Today our group split in ½ and the group I was assigned went
to the Home for Sick and Dying Babies. I
prayed days in advance that I wouldn’t be afraid when this day arrived and as
we stepped off the tap-tap, my hands shook with fear about what I’d experience
behind the walls we entered. However, as
we walked through the door to the room with the sickest children, I was
grateful my prayers were answered and I immediately became transformed. The fear was replaced with overwhelming pride
that I was given the opportunity to be with these children that just wanted to
be held. They would happily stay in a
wet diaper if it meant you would hold them one minute longer and for a few
short hours today, I felt the strangest mixture of being the most helpless and
useful at one time. Helpless there were
more than 30 beds of crying babies I couldn’t hold all at once and useful that
I didn’t have to do anything but give these babies my time and love. As I was holding two children because neither
would let me put them down, I knew for the first time what it meant to be loved, needed and wanted unconditionally.

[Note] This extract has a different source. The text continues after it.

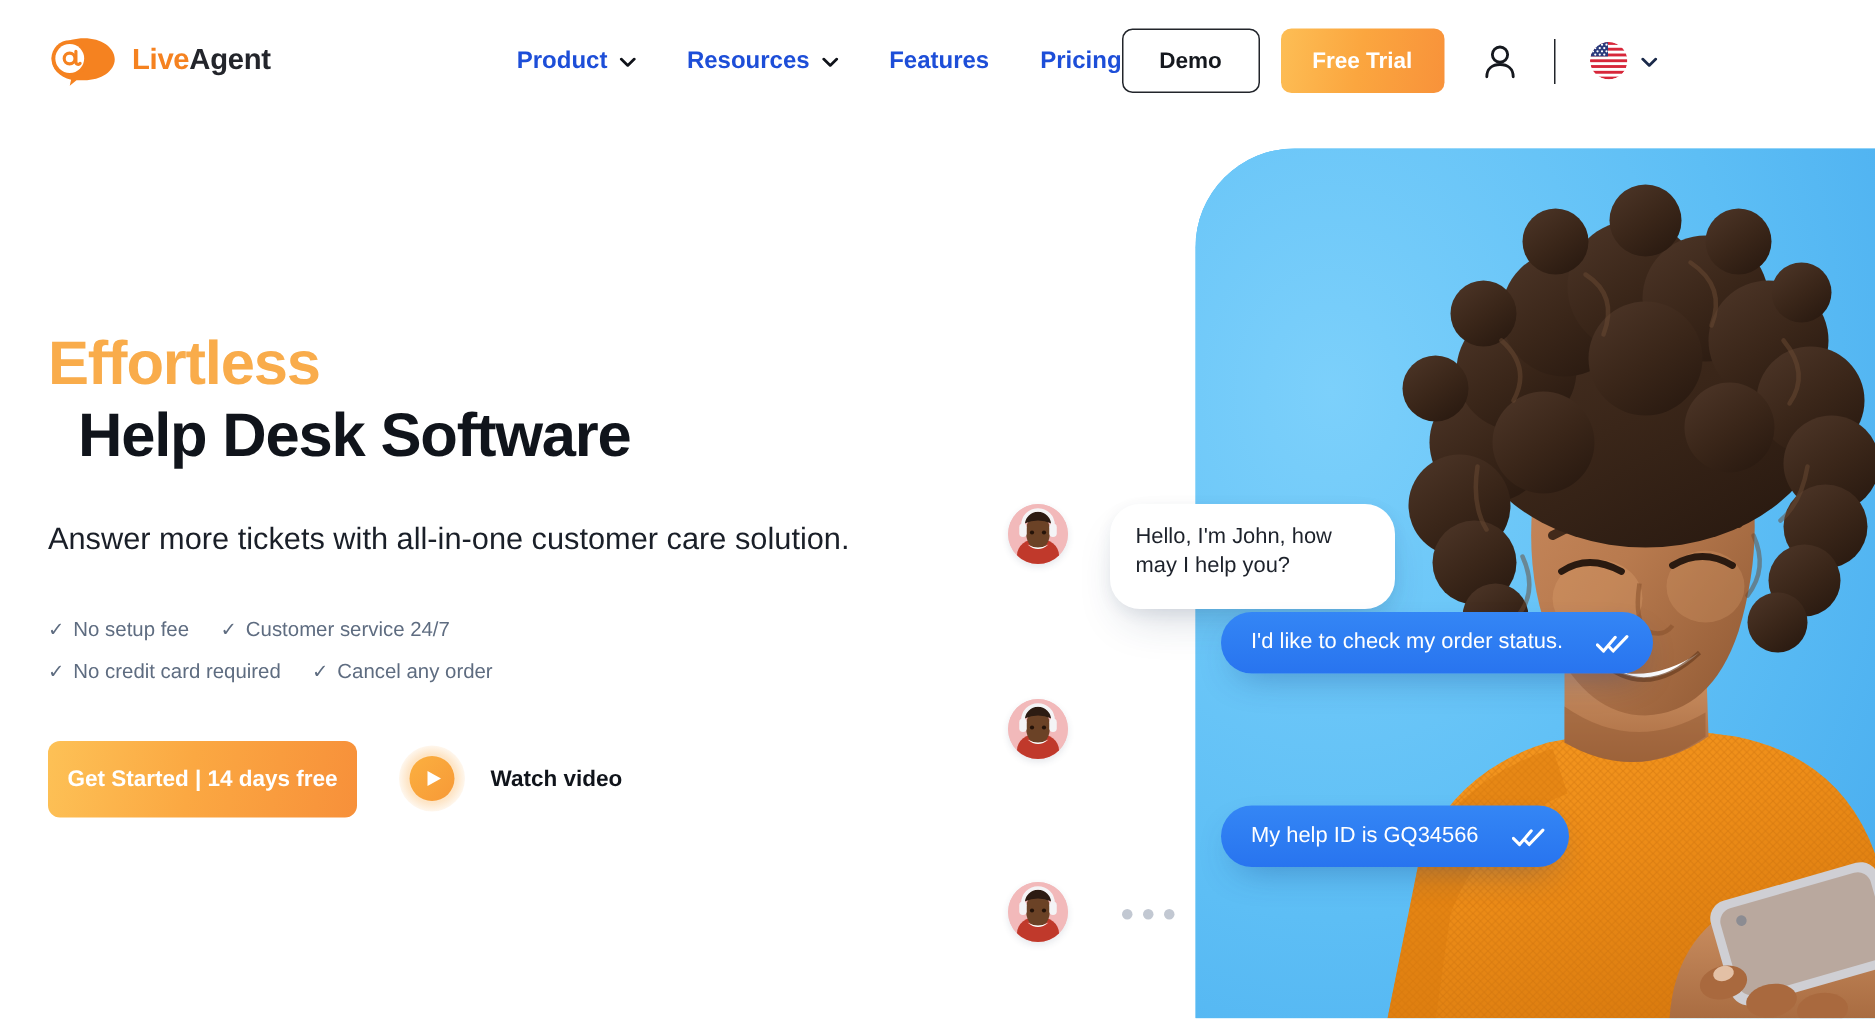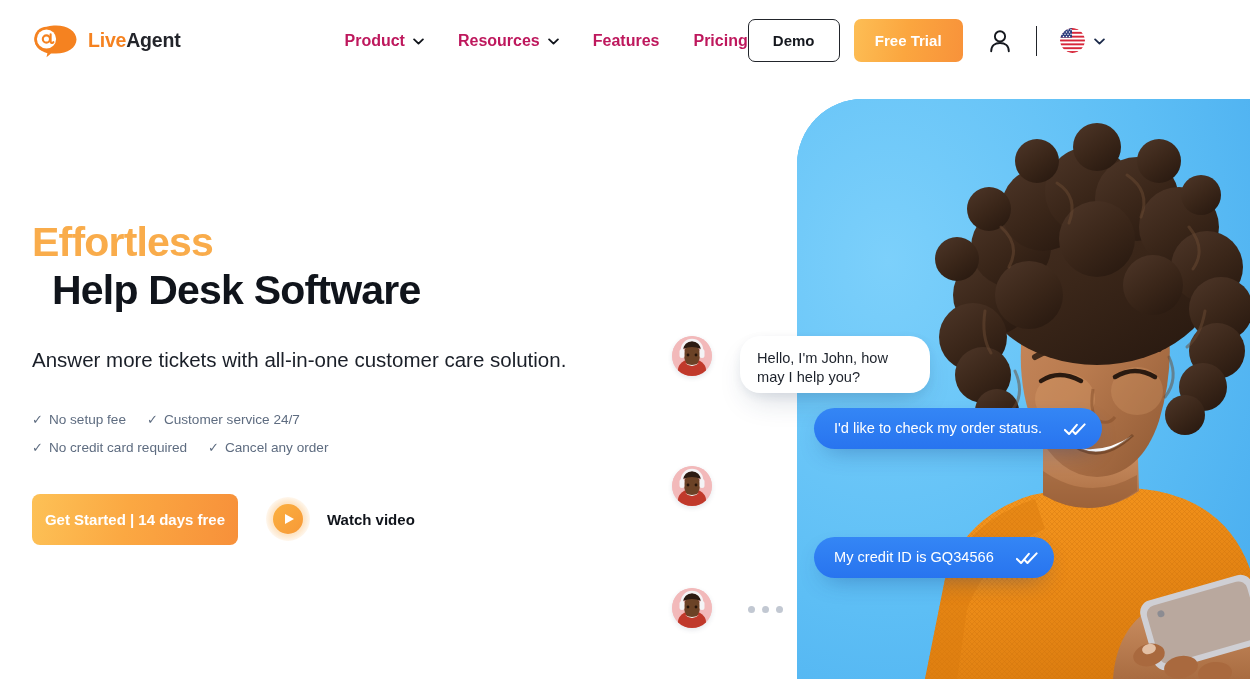"Product" .nav-item { color: #be185d -> #1d4ed8 }
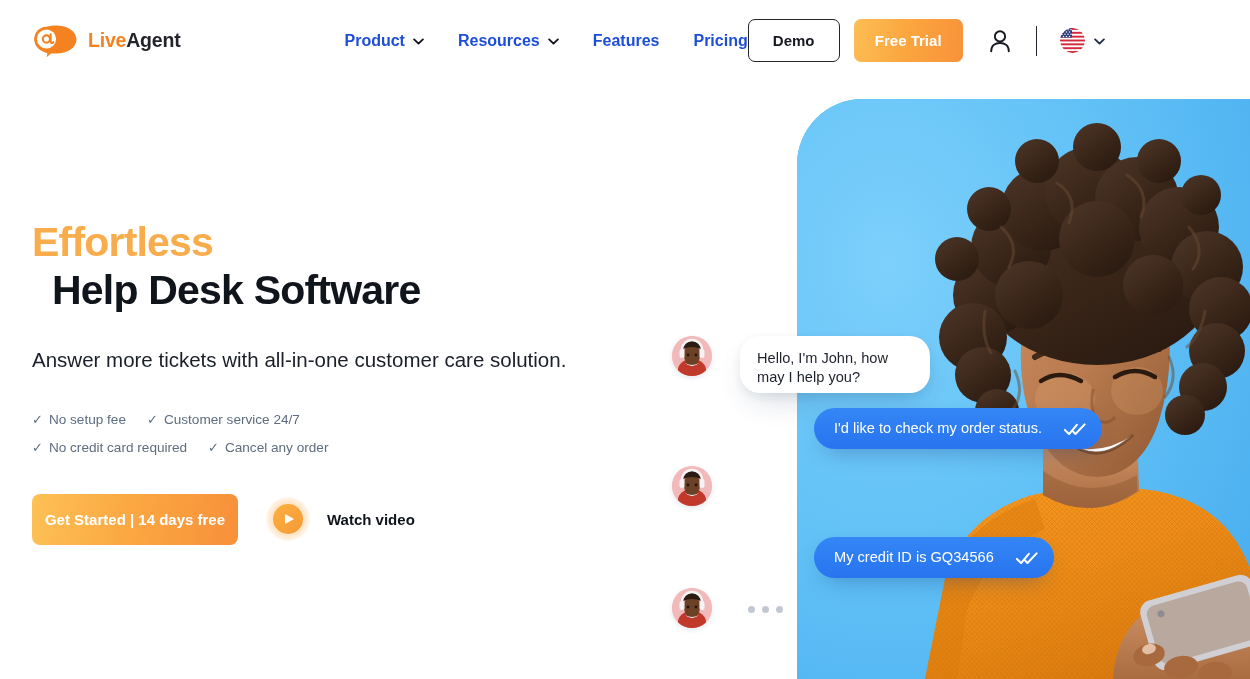"Hello, I'm John, how may" .bubble-agent { padding: 13px 17px 6px 17px -> 13px 17px 19px 17px }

Later in the day as we drove to Apparent Project, I was amazed to see along the streets how resilient Haitians are able to make use of everything around them. Wooden pallets American businesses complain about how to dispose of are transformed into tables, stools, benches and chairs as well as served as railing on a second story building. Beads were fashioned from colorful empty cereal boxes cut into narrow strips, discarded plastic water pouches were sewn into bags of different sizes and broken glass was ground down into beads of various sizes. Wheel barrows with broken wheels or no rubber wheel at all were valuable tools of transporting heavy treasures back and forth. I was humbled by how blessed myself, family and friends are to live where we do and enjoy all the luxuries we take for granted each day.